In the excerpt on data serialization formats below, list each field name in the Protocol Buffers schema definition together with the tag number assigned to it.

-- Excerpt to read --
══════════
We won't concern ourselves with the details here, but schema definition using Thrift looks like:

    struct  Person {
        1: required string     userName,
        2: optional i64        favoriteNumber,
        3: optional list<string>     interests
    }

### Protocol Buffers

**Protocol Buffers**, also known as **ProtoBuf**, was originally developed by [Google](https://developers.google.com/protocol-buffers/) (Google Developers, n.d.) and is another format designed for serializing structured data. Like Thrift, it also provides an interface definition language.

The equivalent schema definition to the one for Thrift, but for Protocol Buffers looks like this:

    message  Person {
        required string     user_name        =1;
        optional i64        favorite_number  =2;
        repeated string     interests        =3;
    }
    
ProtoBuf has become particularly popular recently, especially for communications between high volume services where compact messages conserve network bandwidth or where versioning is necessary for 24/7/365 operation.

### Code generation from Protocol Buffers and Thrift schemas

Both Protocol Buffers and Thrift come with a code generation tool that takes a schema definition and produces classes that implement the schema in various programming languages.  Application code can call this generated code to encode/decode records of the schema in a native data structure type for the language.

The big difference between binary encoding of JSON/XML with and without schemas is that ProtoBuf or Thrift encoded data contains **field tags** (which are numbers) when using a schema while the data contains **field names** when not using a schema. Field tags are much shorter than the field names they represent. The schema tells the parser how to reconstitute the full message.

#### How Protocol Buffers and Thrift enable schema evolution

Each field is identified by its tag number, annotated by a datatype. The field value is omitted in the encoded record if unfilled. A tag cannot be changed in the schema. Only new fields can be added by giving it a new tag number.

Forward compatibility is supported as old code can skip the field if it doesn't recognize a tag, with the datatype annotation telling how many bytes to skip. Backward compatibility is supported as long as each field has a unique tag and all new tags must be optional.

### Avro

Avro is a sub-project of Hadoop (Apache Software Foundation, 2018). It has two schema languages:

1. Interface definition language (IDL) for human editing<br><br>

2. JSON based for machine consumption
    
Here are examples of both:

IDL:
    
    record Person {
        string    userName;
        union {null, long}    favoriteNumber = null;
        array<string>    interests;
    }


JSON:

    {
        “type”: “record”,
        “name”: “Person”,
        “fields”: [
            {“name”: “userName”,    “type”: “string”},
            {“name”: “favoriteNumber”,    “type”: [“null”, ‘long”], “default”: null},
            {“name”: “interests”,        “type”: {“type”: “array”, “items”: “string”}}
            ]
    }

Avro achieves forward and backward compatibility in a different way than Thift and ProtoBuf. It doesn't use tag numbers in the schema. In fact it doesn't contain any information to identify fields and their datatypes. The values are concatenated together, as UTF-8 bytes after a short prefix. It's very compact.

Avro doesn't require code generation. The reader’s schema and the writer’s schema must be the same for data to be decoded.
══════════
-- Extracted data --
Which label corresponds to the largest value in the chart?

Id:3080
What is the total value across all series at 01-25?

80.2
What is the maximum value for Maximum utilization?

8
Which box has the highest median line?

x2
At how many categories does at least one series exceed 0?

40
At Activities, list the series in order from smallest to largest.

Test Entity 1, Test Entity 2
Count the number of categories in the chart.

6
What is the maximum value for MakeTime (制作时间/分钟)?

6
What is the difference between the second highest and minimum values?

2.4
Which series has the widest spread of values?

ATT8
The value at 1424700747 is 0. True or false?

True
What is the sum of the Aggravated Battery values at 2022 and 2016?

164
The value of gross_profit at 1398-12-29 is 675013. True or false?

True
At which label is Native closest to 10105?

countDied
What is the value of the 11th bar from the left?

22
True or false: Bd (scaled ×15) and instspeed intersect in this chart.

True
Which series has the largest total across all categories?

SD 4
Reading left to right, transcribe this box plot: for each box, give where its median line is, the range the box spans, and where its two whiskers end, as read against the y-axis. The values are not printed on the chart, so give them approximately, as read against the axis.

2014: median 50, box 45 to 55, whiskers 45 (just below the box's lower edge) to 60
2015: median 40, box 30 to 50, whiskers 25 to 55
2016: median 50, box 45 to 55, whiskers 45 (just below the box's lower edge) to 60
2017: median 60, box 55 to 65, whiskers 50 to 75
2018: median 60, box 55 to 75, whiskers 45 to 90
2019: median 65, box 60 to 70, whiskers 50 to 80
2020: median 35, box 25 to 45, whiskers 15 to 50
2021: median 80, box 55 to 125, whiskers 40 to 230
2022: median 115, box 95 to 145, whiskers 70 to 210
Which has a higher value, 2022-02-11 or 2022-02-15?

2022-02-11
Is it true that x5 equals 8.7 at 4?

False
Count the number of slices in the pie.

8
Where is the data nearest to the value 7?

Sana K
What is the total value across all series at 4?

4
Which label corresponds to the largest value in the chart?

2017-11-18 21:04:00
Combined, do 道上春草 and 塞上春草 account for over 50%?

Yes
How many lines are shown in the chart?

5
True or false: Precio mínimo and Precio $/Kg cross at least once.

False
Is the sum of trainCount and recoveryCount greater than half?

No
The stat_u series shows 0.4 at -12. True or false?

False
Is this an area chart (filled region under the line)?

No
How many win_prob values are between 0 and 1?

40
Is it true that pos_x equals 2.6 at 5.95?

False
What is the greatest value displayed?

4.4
══════════
-- Result for this task --
- user_name: 1
- favorite_number: 2
- interests: 3